Jena. (tn) Am 29. Oktober 2007 fand die Grundsteinlegung für das Werk der WACKER SCHOTT Solar GmbH in Jena statt. Dieses Gemeinschaftsunternehmen der Konzerne SCHOTT AG und Wacker Chemie AG zur Herstellung von Siliziumwafern für die Solarindustrie investierte vor drei Jahren mehr als 300 Millionen Euro. Für dieses Unternehmen wurden 600 neue Arbeitsplätze geschaffen.

Die SCHOTT AG weihte am 6. November desselben Jahres in Jena die industrielle Großserienfertigung für Dünnschichtsolarmodule der Tochtergesellschaft SCHOTT Solar GmbH ein. Damals investierte die SCHOTT 75 Millionen Euro in eine Produktionsstätte und schuf am Standort Jena 180 weitere Arbeitsplätze.

Quelle: JenaTV

Seit 2007 ist viel geschehen: An heute drei Standorten werden in Jena für die Solarindustrie Siliziumblöcke produziert. Am Standort Ilmstraße wurde auch der Öffentlichkeit bekannt gegeben, dass die weltweit modernste Produktionsstätte für die Herstellung von Solar-Siliziumwafern entstehen wird. Dabei sei eine Investition in zweistelliger Milionenhöhe vorgesehen. Es werden zudem 70 Arbeitsplätze geschaffen, so dass für die Gesellschaft 700 Beschäftigte tätig sein werden. Die mit 0,18 mm hauchdünnen Wafer, die für die Produktion von Solarzellen den Grundstock bilden, werden vor allem für SCHOTT Solar hergestellt, aber auch andere Unternehmen der Solarindustrie werden beliefert. Am 30. August wurde am Unternehmenssitz in Mainz die Stadt als Solarstadt durch das Projekt Bürger-Solaranlage gefeiert. Für eine Mindesteinlage bei der Sparkasse Mainz von 500 Euro können Anteile erworben werden, die eine Rendite in fünf Jahren von  3,5 Pozent p.a. garantieren.

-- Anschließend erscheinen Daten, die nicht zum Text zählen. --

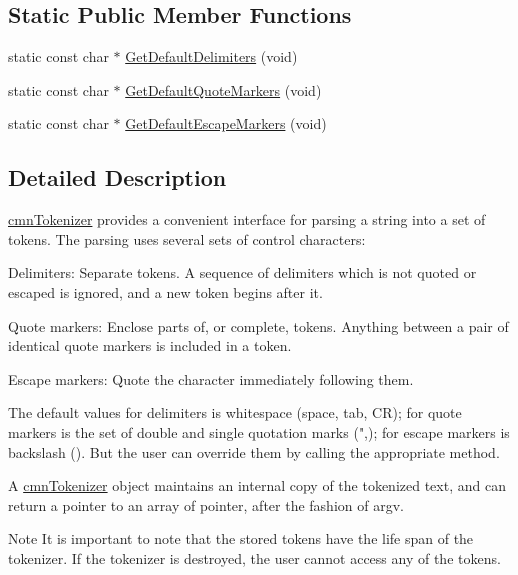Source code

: \subsection*{Static Public Member Functions}
\begin{DoxyCompactItemize}
\item 
static const char $\ast$ \hyperlink{classcmn_tokenizer_aecd698f78bea30e2aa945378510080d9}{Get\+Default\+Delimiters} (void)
\item 
static const char $\ast$ \hyperlink{classcmn_tokenizer_af5f444c9daae22083ecbbd28c3646425}{Get\+Default\+Quote\+Markers} (void)
\item 
static const char $\ast$ \hyperlink{classcmn_tokenizer_aa9bdfbc4257afa5cab0793bb56823378}{Get\+Default\+Escape\+Markers} (void)
\end{DoxyCompactItemize}


\subsection{Detailed Description}
\hyperlink{classcmn_tokenizer}{cmn\+Tokenizer} provides a convenient interface for parsing a string into a set of tokens. The parsing uses several sets of control characters\+:

Delimiters\+: Separate tokens. A sequence of delimiters which is not quoted or escaped is ignored, and a new token begins after it.

Quote markers\+: Enclose parts of, or complete, tokens. Anything between a pair of identical quote markers is included in a token.

Escape markers\+: Quote the character immediately following them.

The default values for delimiters is whitespace (space, tab, C\+R); for quote markers is the set of double and single quotation marks (",\textquotesingle{}); for escape markers is backslash (). But the user can override them by calling the appropriate method.

A \hyperlink{classcmn_tokenizer}{cmn\+Tokenizer} object maintains an internal copy of the tokenized text, and can return a pointer to an array of pointer, after the fashion of argv.

\begin{DoxyNote}{Note}
It is important to note that the stored tokens have the life span of the tokenizer. If the tokenizer is destroyed, the user cannot access any of the tokens. 
\end{DoxyNote}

Der Sprecher des SCHOTT-Konzerns, Klaus B. Hofmann, berichtet über die angespannte Lage auf dem Solarmarkt in Deutschland: „Bereits zum Jahresbeginn wurde die Solarvergütung um 9 bis 11 Prozent reduziert. Die geplanten zusätzlichen Absenkungen von bis zu 44 Prozentpunkten bis zum 1. Januar 2011 gefährden sowohl unsere Investitionen als auch unsere Arbeitsplätze”. Hofmann ist zugleich Vorstandsmitglied des Bundesverbandes Solarwirtschaft.

Die Förderpolitik von Solaranlagen jedoch verunsichert die Branche in Deutschland. Im Ausland würde das Interesse an der Solarenergie und somit von Wafern aus Deutschland wachsen, so in den USA oder in Frankreich, Italien, aber auch in Tschechien. Zur Zeit sei die Nachfrage von Wafern in Deutschland höher als die Fertigung, daher werde in neue Produktionsstätten investiert. Dennoch erwarten die Manager, dass die Förderpolitik in Deutschland stetig fortgeführt werde. Denn, so die Befürchtung, wenn die Förderungen weiter gekürzt werden, breche der Markt zusammen, wie es in Spanien geschah. Auch Arbeitsplätze für Mitarbeiter von Firmen für die  Montage der Solaranlagen auf den Dächern seien in Gefahr. Über die Proteste bei SCHOTT Solar gegen die Novelle des Erneuerbaren-Energien-Gesetzes (EEG) berichtete Jenapolis Anfang des Jahres.